**Exercise description**
Among the entries below, take the line with "left elbow: (359, 343)" and the line with "right elbow: (263, 390)", and output them and every line between them exactly, with nothing else.
[Opening Exercise data section]
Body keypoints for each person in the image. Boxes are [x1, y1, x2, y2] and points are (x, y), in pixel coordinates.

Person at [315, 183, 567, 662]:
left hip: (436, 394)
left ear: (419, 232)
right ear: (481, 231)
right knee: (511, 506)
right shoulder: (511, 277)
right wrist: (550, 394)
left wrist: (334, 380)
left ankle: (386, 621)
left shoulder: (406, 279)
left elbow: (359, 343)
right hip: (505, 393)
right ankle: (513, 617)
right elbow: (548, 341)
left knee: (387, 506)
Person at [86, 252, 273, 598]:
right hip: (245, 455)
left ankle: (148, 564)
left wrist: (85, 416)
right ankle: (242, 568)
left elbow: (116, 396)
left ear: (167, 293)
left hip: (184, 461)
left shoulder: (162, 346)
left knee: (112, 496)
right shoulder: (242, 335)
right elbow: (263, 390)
[Closing Exercise data section]
[Opening Exercise data section]
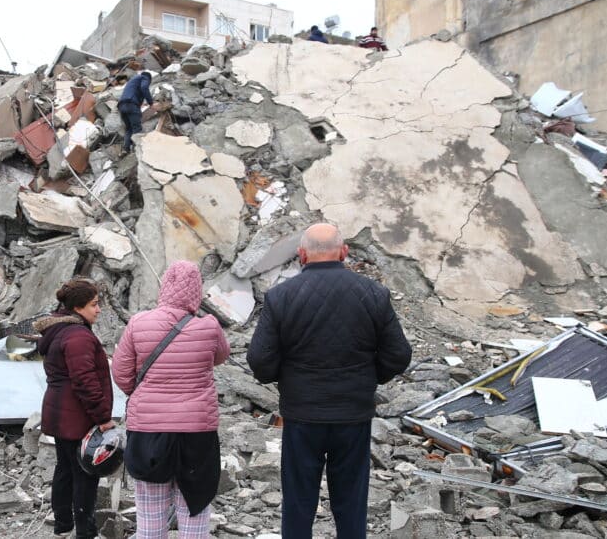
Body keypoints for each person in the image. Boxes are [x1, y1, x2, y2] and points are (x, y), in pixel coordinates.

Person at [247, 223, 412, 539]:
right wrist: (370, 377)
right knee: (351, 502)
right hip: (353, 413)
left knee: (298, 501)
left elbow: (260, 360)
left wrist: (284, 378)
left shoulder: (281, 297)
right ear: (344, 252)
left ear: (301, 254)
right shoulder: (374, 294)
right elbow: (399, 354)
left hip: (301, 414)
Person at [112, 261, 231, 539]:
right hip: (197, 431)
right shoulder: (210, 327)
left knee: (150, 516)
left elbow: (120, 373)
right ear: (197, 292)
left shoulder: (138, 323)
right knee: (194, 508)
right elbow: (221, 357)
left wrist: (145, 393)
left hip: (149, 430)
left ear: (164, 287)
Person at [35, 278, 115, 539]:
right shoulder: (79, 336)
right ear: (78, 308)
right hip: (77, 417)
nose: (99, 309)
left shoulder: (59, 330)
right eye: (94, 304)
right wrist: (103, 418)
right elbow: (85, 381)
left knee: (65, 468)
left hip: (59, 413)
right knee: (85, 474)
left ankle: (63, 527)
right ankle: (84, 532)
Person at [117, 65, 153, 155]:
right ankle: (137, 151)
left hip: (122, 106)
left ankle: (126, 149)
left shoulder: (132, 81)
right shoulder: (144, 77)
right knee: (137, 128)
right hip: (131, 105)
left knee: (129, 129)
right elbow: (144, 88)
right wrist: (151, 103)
[Closing Exercise data section]
**Answer area**
left elbow: (359, 343)
right hip: (505, 393)
right ankle: (513, 617)
right elbow: (548, 341)
left knee: (387, 506)
Person at [86, 252, 273, 598]:
right hip: (245, 455)
left ankle: (148, 564)
left wrist: (85, 416)
right ankle: (242, 568)
left elbow: (116, 396)
left ear: (167, 293)
left hip: (184, 461)
left shoulder: (162, 346)
left knee: (112, 496)
right shoulder: (242, 335)
right elbow: (263, 390)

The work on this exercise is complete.